I think Rich Sutton's bitter lesson will prove to apply here, and what we really...

m101 · 2024-09-13T21:50:18 1726264218

It works like our own minds in that we also think, test, go back, try again. This doesn't seem like a failing but just a recognition that thought can proceed in that way.

HarHarVeryFunny · 2024-09-13T22:50:05 1726267805

The "failing" here isn't the short term functional gains, but rather the choice of architectural direction. Trying to add reasoning as an ad-hoc wrapper around the base model, based on some fixed reasoning heuristics (built in biases) is really a dead-end approach.

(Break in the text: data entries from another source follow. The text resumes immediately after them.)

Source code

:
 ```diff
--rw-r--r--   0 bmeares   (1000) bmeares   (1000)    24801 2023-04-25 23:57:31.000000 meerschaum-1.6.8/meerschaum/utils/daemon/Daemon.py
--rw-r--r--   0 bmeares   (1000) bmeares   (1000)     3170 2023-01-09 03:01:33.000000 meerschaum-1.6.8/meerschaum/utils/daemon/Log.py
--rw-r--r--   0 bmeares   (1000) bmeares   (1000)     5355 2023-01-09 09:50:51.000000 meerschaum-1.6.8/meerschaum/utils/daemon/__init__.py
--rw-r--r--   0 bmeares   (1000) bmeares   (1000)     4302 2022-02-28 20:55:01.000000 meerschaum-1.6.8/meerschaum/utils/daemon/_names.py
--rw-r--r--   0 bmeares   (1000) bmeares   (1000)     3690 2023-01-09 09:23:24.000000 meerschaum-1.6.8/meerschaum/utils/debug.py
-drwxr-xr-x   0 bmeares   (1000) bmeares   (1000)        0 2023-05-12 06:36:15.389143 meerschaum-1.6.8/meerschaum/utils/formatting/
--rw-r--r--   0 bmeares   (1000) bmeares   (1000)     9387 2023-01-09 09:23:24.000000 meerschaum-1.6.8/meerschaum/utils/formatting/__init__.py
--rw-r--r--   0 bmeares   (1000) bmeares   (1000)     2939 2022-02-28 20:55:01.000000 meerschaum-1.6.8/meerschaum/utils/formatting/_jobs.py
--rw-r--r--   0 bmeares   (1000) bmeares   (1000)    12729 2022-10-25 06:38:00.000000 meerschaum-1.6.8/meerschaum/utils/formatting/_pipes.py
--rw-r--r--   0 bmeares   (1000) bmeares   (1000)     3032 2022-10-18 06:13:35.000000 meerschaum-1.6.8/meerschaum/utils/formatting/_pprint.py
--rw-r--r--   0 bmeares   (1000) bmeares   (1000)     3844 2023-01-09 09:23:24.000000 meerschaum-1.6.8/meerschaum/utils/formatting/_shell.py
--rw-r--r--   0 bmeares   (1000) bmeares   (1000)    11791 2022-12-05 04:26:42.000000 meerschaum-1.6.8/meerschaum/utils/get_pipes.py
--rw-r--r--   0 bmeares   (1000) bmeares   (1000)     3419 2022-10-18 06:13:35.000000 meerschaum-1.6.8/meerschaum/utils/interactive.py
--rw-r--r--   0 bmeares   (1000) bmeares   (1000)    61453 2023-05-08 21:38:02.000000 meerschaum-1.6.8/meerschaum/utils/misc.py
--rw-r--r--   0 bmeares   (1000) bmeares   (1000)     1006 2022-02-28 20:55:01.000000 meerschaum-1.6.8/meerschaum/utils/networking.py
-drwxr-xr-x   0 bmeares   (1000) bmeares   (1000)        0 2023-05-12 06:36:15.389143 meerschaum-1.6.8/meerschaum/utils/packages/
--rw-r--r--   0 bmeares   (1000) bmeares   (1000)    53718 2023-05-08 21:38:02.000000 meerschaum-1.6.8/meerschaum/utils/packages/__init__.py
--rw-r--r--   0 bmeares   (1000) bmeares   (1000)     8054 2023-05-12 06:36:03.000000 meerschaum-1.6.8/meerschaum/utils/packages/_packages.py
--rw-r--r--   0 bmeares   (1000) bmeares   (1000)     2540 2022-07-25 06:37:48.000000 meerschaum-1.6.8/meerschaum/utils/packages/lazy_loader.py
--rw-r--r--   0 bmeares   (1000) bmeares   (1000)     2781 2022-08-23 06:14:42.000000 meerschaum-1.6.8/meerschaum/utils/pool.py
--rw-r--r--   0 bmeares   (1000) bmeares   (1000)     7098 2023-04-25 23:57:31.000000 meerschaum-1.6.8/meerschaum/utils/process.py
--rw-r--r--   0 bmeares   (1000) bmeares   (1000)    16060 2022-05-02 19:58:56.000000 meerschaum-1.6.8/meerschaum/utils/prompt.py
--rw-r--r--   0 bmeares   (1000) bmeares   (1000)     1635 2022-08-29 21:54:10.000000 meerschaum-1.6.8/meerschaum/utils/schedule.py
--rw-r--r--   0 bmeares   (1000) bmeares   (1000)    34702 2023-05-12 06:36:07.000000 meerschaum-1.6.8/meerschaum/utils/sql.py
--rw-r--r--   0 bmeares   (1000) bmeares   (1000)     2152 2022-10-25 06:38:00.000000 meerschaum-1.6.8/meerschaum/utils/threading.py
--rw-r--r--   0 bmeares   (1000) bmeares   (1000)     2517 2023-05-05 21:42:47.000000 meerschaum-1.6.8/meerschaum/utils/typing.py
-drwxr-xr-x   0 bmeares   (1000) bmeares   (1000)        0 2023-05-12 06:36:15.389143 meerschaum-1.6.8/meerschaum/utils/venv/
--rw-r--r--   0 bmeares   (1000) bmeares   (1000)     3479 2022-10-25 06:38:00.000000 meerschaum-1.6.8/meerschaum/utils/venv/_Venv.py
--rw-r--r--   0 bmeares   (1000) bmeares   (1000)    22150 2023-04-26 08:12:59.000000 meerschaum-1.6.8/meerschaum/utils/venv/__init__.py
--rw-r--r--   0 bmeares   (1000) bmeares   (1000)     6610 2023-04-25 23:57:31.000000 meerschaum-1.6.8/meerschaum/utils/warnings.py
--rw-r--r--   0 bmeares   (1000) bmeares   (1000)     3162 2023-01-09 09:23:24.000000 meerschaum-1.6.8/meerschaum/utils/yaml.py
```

It would be better to invest in a more powerful architecture capable of learning at runtime to reason for itself.

Bespoke hand-crafted models/agents can never compete with ones that can just be scaled and learn for themselves.

joelburget · 2024-09-13T14:45:02 1726238702

o1 is an application of the Bitter Less. To quote Sutton: "The two methods that seem to scale arbitrarily in this way are search and learning." (emphasis mine -- in the original Sutton also emphasized learning).

OpenAI and others have previously pushed the learning side, while neglecting search. Now that gains from adding compute at training time have started to level off, they're adding compute at inference time.

HarHarVeryFunny · 2024-09-13T15:15:01 1726240501

I think the key part of the bitter lesson is that (scalable) ability to learn from data should be favored over built-in biases.

There are at least three major built-in biases in GPT-O1:

- specific reasoning heuristics hard coded in the RL decision making

- the architectural split between pre-trained LLM and what appears to be a symbolic agent calling it

- the reliance on one-time SGD driven learning (common to all these pre-trained transformers)

IMO search (reasoning) should be an emergent behavior of a predictive architecture capable of continual learning - chained what-if prediction.